TASK STATEMENT — Pull every line containing "labels" from the listing below.

INPUT —
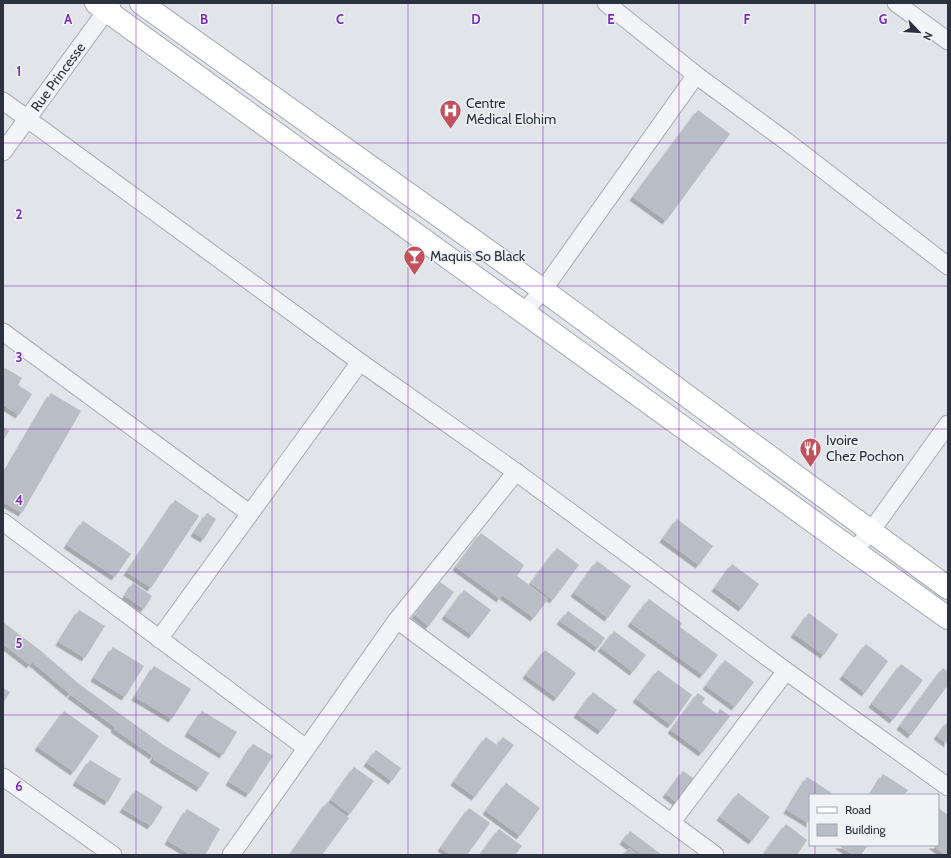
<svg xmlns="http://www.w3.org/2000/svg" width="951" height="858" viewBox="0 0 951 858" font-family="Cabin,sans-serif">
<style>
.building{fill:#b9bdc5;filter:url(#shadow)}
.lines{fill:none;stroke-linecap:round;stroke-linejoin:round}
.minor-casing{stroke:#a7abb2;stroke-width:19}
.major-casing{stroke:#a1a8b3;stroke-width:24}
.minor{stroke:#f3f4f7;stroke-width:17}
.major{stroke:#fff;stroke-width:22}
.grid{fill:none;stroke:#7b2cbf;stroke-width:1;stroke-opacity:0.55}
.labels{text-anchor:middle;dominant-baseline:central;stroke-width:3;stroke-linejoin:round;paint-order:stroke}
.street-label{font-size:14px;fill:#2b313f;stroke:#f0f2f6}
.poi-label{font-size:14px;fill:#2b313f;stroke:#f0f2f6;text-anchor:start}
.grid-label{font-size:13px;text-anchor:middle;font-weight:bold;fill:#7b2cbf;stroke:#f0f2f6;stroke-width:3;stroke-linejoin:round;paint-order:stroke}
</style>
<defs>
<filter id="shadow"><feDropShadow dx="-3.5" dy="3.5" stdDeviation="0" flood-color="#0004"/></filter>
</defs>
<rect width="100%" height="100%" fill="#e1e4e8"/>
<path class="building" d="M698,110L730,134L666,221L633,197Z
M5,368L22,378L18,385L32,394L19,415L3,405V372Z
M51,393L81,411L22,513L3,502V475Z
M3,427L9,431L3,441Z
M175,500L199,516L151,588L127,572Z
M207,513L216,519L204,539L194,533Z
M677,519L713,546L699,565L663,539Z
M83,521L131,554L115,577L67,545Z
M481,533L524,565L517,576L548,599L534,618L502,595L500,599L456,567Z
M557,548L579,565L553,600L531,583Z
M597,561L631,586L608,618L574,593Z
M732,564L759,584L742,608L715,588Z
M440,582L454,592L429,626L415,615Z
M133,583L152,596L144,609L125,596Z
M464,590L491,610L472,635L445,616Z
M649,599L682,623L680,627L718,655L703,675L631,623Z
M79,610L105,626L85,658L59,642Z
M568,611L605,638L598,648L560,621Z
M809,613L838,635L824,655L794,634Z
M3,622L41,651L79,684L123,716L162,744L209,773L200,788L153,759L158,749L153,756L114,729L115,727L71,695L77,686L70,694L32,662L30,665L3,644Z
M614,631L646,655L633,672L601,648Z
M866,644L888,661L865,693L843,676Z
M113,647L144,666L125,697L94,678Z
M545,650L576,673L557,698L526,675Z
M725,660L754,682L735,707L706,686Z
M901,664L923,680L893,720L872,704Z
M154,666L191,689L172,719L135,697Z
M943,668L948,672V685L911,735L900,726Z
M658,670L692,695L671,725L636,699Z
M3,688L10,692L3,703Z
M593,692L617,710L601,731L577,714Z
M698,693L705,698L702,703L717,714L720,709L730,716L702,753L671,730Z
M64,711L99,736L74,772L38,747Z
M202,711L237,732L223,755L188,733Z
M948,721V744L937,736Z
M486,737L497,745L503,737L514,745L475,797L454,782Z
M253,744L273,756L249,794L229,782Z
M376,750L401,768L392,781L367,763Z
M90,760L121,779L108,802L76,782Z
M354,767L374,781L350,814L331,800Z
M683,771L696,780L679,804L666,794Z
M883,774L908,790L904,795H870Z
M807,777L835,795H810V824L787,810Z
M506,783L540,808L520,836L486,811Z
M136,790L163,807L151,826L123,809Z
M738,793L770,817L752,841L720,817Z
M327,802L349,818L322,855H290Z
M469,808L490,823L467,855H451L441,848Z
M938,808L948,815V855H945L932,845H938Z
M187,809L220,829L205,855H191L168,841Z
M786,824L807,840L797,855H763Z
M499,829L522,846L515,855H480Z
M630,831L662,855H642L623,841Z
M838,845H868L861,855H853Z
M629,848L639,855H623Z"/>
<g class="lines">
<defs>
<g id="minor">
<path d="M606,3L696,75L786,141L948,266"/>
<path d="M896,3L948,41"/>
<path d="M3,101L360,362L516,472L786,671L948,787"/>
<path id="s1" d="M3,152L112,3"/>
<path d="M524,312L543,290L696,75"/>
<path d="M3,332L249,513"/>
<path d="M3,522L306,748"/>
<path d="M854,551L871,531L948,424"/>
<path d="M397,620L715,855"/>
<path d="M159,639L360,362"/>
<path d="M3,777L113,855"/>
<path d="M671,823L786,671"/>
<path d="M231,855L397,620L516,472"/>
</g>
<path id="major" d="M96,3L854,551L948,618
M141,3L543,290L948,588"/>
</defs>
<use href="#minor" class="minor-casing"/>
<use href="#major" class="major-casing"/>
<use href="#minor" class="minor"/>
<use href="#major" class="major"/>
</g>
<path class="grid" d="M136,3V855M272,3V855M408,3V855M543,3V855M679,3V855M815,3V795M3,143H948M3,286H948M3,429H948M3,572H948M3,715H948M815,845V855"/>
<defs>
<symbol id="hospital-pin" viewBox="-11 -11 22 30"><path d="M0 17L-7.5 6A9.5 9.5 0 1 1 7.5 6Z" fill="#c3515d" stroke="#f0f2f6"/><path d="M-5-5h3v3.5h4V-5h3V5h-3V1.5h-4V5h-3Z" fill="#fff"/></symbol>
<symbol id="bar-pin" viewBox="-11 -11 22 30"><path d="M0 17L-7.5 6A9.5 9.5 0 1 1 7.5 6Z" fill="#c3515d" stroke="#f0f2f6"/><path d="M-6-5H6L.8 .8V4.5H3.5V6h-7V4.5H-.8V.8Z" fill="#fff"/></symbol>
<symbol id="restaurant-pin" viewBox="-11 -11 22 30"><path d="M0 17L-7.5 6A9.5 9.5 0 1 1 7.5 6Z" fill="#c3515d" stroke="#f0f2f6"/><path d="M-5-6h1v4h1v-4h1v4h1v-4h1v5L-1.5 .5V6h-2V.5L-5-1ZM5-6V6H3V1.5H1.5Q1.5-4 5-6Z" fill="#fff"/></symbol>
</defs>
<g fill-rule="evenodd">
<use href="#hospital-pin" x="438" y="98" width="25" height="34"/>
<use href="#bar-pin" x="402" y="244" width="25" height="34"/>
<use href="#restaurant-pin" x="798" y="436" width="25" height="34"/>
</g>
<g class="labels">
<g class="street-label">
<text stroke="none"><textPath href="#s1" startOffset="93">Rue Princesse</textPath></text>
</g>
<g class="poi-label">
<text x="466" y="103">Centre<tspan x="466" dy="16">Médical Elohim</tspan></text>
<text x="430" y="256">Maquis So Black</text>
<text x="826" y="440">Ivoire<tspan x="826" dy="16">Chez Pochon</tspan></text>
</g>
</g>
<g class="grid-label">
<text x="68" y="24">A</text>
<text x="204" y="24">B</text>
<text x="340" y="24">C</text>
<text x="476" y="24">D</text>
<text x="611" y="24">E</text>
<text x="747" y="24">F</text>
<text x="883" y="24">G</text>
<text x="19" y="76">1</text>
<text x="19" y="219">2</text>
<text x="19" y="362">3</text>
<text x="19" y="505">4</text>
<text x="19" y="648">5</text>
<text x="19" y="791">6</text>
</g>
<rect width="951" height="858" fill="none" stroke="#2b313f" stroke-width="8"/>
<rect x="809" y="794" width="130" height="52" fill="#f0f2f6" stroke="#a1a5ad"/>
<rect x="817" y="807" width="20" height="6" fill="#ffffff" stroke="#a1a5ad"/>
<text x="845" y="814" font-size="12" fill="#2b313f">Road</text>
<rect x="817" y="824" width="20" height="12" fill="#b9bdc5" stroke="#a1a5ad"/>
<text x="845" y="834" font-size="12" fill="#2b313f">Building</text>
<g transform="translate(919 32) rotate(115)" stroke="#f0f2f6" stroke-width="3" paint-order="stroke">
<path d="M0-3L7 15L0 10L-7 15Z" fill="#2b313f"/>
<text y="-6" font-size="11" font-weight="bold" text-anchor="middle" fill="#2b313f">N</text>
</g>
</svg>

REPLY TO THE EXERCISE —
.labels{text-anchor:middle;dominant-baseline:central;stroke-width:3;stroke-linejoin:round;paint-order:stroke}
<g class="labels">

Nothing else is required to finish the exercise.